One of the Monty Python's most popular sketches,
The Minstry of Silly Walks, featured John Cleese acting as a government official whose department specialised in... well... silly walks (do a Youtube search to see the ridiculous style of movement). And then I just came across
this news article entitled "Maths explains why 'silly walks' are silly" published about half a year ago.
The news article suggested that a recent paper in the Royal Society (a reputable scientific journal) has shown, through mathematics, that the "silly walk" style of walking is, surprise!, not efficient. In fact, in the lead of the article this was written:
SCIENTISTS have explained mathematically why the famous "silly walks" of Monty Python's John Cleese have never caught on in the long history of Homo sapiens.
The first thought that came to my mind was the utter duh-ness in the entire issue. It takes no brains to figure out that "silly walk" hinders mobility and any creature that evolved silly walks would be brutally murdered by natural selection.

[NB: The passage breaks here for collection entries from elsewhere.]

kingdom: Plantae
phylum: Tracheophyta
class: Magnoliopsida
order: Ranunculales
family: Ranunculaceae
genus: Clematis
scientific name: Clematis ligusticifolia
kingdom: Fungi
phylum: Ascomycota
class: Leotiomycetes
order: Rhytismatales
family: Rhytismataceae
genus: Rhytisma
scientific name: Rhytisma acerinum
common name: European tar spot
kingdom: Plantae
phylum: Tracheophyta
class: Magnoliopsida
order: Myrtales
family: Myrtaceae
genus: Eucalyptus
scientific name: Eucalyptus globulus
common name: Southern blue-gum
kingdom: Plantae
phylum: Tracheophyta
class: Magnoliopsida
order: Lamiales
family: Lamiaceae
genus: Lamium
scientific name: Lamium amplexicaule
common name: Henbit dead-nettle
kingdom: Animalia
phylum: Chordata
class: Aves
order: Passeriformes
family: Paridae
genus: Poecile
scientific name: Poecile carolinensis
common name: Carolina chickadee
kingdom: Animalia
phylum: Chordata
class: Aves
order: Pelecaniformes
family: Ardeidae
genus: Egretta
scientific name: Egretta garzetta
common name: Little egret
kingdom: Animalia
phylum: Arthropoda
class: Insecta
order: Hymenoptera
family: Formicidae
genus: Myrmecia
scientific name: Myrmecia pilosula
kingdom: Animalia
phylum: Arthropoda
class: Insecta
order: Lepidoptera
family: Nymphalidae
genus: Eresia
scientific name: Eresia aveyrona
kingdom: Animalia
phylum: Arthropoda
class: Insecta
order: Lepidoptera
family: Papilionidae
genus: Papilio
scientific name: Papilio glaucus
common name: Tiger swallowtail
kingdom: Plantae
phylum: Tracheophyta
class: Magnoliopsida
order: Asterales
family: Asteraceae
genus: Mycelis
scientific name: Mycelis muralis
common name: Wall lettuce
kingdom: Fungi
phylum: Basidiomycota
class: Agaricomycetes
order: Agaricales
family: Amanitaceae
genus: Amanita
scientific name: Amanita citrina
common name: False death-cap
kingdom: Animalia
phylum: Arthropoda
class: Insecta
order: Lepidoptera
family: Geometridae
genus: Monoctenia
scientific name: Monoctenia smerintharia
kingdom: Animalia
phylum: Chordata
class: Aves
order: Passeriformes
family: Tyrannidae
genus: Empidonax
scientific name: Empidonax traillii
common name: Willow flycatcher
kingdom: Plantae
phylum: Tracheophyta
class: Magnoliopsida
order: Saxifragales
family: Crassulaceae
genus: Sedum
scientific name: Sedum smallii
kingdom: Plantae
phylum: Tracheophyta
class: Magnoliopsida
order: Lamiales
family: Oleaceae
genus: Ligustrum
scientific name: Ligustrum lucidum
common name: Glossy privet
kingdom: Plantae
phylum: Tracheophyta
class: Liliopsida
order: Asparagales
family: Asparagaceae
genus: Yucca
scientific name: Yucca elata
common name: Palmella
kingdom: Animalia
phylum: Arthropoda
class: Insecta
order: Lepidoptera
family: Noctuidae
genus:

I was curious enough to search for the supposed article, and guess what? There is no reference whatsoever to the Monty Python sketch. The article, entitled "
Idealized walking and running gaits minimize work", studies two forms of human movement and evaluates their efficiency. In fact, the abstract is as follows:
Even though human legs allow a wide repertoire of movements, when people travel by foot they mostly use one of two locomotor patterns, namely, walking and running. The selection of these two gaits from the plethora of options might be because walking and running require less metabolic energy than other more unusual gaits. We addressed this possibility previously using numerical optimization of a minimal mathematical model of a biped. We had found that, for a given step-length, the two classical descriptions of walking and running, 'inverted pendulum walking' and 'impulsive running', do indeed minimize the amount of positive work required at low and high speeds respectively. Here, for the case of small step-lengths, we establish the previous results analytically. First, we simplify the two-dimensional particle trajectory problem to a one-dimensional 'elevator' problem. Then we use elementary geometric arguments on the resulting phase plane to show optimality of the two gaits: walking at low speeds and running at high speeds.
So it hardly needs to be said that silly walk was added into the news article to grab attention, in the process of which the original research article was made to look rather silly in itself.